- [TÂCHES À RÉALISER]
1 – Dressez la liste des secteurs réglementés que cite la section sur les NPU.
2 – Poursuivez la section sur les NPU à partir de sa dernière phrase.

- [EXTRAIT DU DOCUMENT]
2024-2025 marque le déploiement massif des NPUs (Neural Processing Units) intégrés dans les machines pro : Apple Silicon (M3, M4), Snapdragon X Elite, et la nouvelle génération Intel Core Ultra. Tous embarquent désormais 30 à 50 TOPS dédiés à l’inférence IA. Que peut-on vraiment en faire ?
Ce qui devient possible sans cloud
Sur une machine récente avec NPU, vous faites tourner localement : un modèle de transcription audio (Whisper), un modèle de vision pour la détection d’objets, un LLM compact (7-13B paramètres type Llama 3 ou Phi-3) pour des tâches simples. C’est suffisant pour 30 à 40% des cas d’usage IA d’un poste de travail.
Les vrais bénéfices : confidentialité et latence
Le NPU n’est pas plus puissant qu’un H100. Mais sur un poste de travail, il offre : zéro latence réseau, confidentialité totale (les données ne sortent pas de la machine), et fonctionnement hors ligne. Pour des secteurs réglementés (santé, juridique, défense), c’est révolutionnaire.

- [DONNÉES]

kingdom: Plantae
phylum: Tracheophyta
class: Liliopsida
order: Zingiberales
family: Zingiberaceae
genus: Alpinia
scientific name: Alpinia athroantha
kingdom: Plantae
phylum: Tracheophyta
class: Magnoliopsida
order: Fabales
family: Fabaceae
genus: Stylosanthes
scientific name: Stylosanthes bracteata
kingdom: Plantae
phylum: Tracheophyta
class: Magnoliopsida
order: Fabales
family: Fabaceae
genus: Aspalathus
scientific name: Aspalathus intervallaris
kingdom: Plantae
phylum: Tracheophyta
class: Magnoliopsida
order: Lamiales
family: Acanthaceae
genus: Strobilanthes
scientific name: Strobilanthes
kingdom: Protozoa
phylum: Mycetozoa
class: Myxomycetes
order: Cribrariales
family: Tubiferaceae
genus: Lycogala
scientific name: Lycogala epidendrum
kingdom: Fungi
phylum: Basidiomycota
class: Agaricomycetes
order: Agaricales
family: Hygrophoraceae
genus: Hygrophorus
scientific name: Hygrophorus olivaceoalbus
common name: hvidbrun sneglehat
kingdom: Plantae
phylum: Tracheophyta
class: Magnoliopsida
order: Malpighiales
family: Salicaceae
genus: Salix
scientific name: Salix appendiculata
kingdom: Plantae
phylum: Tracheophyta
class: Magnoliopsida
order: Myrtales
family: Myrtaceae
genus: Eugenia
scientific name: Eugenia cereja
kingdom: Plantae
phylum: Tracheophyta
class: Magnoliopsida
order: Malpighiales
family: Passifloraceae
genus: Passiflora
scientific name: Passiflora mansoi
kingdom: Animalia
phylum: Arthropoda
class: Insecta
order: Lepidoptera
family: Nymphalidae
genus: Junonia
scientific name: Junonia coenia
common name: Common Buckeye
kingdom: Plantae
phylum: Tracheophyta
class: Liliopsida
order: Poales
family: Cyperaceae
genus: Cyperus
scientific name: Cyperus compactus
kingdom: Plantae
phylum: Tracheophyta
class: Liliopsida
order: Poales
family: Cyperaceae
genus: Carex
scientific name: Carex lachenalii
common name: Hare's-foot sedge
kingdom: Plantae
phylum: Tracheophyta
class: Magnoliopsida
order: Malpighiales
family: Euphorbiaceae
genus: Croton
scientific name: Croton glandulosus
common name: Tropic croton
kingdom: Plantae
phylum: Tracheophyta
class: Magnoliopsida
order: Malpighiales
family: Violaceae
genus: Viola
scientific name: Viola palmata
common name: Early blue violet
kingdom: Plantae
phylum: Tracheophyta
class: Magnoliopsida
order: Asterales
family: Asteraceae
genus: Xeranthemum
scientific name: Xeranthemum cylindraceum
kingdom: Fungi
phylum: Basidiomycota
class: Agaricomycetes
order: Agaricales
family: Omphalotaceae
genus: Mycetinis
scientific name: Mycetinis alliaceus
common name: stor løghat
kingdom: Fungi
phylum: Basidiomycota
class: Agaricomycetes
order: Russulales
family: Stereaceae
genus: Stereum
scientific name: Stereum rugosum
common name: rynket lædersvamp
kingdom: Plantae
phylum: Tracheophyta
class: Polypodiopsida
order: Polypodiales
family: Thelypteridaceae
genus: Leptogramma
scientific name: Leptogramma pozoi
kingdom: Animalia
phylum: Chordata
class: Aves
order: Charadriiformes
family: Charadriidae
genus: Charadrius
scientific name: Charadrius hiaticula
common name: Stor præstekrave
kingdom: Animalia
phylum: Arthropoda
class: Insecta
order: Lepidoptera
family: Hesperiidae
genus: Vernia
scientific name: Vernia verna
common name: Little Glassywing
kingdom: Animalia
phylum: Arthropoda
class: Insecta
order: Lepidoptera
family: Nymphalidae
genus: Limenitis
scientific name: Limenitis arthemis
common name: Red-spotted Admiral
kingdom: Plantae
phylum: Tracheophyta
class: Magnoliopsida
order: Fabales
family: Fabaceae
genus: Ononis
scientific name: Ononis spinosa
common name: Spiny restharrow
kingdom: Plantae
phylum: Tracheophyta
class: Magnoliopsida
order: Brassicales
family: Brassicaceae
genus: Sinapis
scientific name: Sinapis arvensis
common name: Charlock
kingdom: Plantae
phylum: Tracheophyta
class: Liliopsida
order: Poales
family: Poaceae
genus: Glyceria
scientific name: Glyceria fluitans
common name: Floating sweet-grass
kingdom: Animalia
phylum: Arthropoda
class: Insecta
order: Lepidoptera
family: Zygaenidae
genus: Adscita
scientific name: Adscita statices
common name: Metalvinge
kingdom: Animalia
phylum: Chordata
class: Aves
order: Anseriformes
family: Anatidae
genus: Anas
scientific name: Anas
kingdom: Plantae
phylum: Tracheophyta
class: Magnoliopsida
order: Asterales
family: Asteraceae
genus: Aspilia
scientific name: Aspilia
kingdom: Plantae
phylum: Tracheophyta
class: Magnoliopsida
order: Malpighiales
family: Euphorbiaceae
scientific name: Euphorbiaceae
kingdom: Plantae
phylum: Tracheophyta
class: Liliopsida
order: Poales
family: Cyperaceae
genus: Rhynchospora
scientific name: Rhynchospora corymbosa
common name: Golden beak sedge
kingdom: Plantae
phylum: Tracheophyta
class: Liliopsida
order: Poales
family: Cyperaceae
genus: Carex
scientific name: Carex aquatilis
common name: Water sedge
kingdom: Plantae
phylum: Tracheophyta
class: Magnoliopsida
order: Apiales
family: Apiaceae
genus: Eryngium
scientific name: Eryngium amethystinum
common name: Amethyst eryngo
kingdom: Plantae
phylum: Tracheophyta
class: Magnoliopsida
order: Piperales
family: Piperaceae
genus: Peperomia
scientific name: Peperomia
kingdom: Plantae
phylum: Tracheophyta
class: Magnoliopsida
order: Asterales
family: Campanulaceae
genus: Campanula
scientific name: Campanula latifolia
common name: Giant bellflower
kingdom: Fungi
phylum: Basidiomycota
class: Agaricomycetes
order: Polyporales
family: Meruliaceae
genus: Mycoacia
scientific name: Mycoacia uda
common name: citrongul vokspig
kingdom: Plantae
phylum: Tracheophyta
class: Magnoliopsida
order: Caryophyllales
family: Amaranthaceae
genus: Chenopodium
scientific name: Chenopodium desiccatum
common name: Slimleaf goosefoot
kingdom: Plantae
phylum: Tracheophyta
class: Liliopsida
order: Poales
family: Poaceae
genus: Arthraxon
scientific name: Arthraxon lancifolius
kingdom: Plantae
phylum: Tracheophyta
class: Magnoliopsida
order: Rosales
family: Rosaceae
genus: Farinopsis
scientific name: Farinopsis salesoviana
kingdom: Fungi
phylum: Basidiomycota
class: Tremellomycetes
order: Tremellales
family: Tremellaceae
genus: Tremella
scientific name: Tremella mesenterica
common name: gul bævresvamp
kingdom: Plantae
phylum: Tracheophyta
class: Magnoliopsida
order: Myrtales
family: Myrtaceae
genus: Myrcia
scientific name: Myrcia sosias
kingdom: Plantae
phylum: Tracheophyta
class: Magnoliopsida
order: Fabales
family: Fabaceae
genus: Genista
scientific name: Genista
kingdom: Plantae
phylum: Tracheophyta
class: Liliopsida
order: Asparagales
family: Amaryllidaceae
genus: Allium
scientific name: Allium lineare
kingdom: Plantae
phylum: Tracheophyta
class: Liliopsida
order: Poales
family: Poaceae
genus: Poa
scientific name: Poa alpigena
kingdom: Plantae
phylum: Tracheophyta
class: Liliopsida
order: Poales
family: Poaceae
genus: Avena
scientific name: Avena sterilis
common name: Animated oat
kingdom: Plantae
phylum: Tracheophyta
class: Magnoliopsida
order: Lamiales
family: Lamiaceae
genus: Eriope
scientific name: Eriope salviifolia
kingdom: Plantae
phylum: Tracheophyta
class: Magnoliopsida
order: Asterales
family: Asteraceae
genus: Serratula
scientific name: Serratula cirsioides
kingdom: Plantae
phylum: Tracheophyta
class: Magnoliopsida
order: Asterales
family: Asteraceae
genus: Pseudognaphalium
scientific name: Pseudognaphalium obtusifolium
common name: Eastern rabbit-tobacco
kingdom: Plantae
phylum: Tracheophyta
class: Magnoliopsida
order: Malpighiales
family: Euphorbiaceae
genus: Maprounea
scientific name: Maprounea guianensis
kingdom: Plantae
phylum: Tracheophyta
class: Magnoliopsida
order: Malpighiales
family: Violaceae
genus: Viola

- [RÉPONSES AUX TÂCHES]
1 – santé, juridique, défense

2 –
Les limites actuelles
Les modèles frontières (Claude, GPT-4) ne tournent pas sur NPU. Pour des tâches complexes (raisonnement, génération de code, analyse de gros documents), il faut toujours le cloud. Le NPU s’occupe des couches « périphériques » (transcription, OCR, résumé local), pas du cerveau principal.
L’architecture pragmatique en 2025
Une architecture hybride : le NPU pré-traite (transcription, anonymisation, classification rapide), l’API cloud prend le relai pour les tâches lourdes. Vous économisez 30 à 60% de coût API et vous gagnez en respect de la vie privée. C’est la direction qui se généralise sur les déploiements en entreprise.